The platform subscription serves as an entry point for less sophisticated attackers. The platform offers access to AI-generated phishing lures, dashboards to track targeted victims, automated templates and other benefits.
The attacks use phishing emails that impersonate trusted cloud productivity and document sharing services, the FBI said. The emails include a device code that tells the user to visit a legitimate Microsoft verification page, on which the user pastes in the code.
The hacker then can gain OAuth access and refresh tokens. This provides access to the Microsoft 365 account and various services, including Teams, Outlook and OneDrive.
Arctic Wolf researchers said the Kali365 infrastructure lowers the barrier to entry for potential attackers.
“Because it leverages legitimate Microsoft infrastructure, the activity can appear normal to the victim, which makes it harder to detect,” said Steven Campbell, staff threat intelligence researcher at cybersecurity firm Arctic Wolf. “In practical terms, this means an attacker doesn’t need to build sophisticated tooling themselves. They can stand up a campaign quickly and at scale.”
The FBI warning comes about a month after a report by Arctic Wolf on an operation that used the Kali365 platform. Researchers said they have been tracking a widespread device code phishing campaign since early April.
The campaign originated mainly from a single IP address, operated in North America and Europe, the Middle East and Africa. The campaign’s targets included manufacturing, education, insurance, financial, healthcare and government.
The campaign uncovered by Arctic Wolf is similar to a separate device code phishing operation tracked by Huntress. Starting in February, the campaign targeted Microsoft 365 identities across more than 340 organizations in the U.S., Canada, Australia, New Zealand and Germany.
Attackers in that campaign weaponized Railway.com, a platform-as-a-service that was built for vibe coding. Railway was abused to develop on-demand credential harvesting infrastructure, according to Huntress.

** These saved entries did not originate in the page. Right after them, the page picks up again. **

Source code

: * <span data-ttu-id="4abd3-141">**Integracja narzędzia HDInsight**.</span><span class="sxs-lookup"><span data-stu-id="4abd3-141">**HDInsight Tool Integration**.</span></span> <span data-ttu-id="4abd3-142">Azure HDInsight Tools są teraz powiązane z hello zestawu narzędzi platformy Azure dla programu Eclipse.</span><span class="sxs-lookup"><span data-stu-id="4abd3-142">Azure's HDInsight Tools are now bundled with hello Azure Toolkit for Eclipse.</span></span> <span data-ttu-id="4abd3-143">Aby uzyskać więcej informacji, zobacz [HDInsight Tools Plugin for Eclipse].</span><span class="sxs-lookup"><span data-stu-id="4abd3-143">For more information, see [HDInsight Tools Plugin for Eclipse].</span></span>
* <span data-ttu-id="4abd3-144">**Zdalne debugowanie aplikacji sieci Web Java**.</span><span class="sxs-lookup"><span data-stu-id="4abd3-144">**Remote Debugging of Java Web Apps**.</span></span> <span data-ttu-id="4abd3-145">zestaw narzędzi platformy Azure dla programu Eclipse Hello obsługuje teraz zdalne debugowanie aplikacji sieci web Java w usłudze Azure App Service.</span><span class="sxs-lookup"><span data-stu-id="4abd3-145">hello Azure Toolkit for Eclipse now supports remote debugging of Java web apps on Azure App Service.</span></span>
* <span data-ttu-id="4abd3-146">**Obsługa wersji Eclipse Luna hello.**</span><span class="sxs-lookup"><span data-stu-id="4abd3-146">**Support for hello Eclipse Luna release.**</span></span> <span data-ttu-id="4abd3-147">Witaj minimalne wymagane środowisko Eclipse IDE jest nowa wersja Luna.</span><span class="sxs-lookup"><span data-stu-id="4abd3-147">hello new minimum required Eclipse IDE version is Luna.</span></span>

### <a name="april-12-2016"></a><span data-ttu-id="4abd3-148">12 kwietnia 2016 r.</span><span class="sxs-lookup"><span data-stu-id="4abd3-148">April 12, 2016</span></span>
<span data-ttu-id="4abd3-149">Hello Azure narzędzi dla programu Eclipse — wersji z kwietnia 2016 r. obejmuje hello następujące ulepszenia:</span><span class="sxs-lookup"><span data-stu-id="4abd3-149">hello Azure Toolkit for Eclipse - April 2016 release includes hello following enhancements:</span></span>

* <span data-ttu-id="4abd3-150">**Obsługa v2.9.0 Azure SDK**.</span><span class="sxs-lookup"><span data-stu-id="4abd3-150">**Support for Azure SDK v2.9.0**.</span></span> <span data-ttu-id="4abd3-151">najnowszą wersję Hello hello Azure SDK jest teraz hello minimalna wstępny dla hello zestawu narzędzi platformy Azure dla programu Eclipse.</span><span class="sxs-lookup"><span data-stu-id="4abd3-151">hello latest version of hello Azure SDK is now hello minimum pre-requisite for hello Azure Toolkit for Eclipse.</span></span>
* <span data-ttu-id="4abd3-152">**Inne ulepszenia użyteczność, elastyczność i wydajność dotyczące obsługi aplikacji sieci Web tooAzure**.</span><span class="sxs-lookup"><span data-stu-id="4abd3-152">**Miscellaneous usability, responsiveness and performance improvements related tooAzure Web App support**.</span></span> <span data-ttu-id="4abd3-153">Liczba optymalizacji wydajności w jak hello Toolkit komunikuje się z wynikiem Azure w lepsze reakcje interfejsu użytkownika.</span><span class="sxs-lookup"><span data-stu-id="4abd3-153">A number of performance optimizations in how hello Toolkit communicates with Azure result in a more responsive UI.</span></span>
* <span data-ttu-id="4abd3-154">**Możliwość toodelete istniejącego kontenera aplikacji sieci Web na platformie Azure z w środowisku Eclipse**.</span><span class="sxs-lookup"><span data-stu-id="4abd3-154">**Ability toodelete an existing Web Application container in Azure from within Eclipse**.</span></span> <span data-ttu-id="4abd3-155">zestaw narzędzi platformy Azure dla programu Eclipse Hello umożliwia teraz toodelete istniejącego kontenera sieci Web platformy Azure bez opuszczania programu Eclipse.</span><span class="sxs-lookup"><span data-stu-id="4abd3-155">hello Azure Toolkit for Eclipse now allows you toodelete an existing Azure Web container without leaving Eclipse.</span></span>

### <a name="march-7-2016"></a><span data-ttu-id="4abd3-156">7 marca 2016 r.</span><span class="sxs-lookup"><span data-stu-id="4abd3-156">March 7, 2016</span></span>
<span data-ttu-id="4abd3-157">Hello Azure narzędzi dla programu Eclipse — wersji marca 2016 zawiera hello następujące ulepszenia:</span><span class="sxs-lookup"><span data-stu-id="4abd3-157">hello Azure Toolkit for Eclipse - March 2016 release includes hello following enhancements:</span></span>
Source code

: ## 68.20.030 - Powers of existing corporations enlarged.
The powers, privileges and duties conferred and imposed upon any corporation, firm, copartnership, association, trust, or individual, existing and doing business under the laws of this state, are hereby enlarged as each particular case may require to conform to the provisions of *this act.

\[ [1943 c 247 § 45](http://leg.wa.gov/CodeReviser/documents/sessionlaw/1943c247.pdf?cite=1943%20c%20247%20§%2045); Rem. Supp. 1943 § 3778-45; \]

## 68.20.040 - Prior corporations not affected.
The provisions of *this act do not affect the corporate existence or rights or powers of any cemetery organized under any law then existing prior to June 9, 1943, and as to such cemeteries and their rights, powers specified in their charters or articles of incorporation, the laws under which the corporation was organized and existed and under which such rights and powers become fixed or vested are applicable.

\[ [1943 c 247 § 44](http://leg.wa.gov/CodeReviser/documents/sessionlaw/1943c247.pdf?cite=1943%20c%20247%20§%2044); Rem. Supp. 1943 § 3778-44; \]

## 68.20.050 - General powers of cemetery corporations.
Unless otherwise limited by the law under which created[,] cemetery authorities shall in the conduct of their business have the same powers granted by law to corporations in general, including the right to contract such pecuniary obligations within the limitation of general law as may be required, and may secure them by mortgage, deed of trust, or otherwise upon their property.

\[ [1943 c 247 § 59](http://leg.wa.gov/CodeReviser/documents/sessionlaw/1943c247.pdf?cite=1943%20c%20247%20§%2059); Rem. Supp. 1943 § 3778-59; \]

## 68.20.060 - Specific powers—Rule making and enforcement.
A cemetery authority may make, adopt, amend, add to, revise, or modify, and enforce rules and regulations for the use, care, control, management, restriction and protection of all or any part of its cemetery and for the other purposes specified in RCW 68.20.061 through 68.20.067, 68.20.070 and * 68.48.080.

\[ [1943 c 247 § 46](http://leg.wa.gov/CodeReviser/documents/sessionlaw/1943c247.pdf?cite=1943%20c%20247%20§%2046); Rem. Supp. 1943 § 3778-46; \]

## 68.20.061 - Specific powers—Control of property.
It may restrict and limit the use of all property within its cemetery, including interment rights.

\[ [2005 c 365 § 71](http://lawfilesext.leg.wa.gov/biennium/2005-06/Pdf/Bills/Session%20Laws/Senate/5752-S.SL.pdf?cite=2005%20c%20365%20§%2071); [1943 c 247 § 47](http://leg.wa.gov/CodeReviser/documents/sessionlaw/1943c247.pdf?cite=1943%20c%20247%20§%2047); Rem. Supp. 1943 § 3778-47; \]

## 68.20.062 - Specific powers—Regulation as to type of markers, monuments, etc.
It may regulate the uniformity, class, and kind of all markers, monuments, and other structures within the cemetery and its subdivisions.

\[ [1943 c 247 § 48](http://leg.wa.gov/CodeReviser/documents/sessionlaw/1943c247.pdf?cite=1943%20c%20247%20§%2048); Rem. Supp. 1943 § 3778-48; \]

Huntress and Flare.io in March attributed the Railway attacks to the Evil Tokens phishing-as-a-service platform.
Researchers at Proofpoint reported in December how state-linked and criminal actors were using device-code phishing to gain access to Microsoft 365 accounts.
A Microsoft spokesperson said security teams should follow guidance provided by the FBI. Microsoft also provided best practices advice about how to protect against scams.
The FBI declined to provide any additional comment beyond the alert.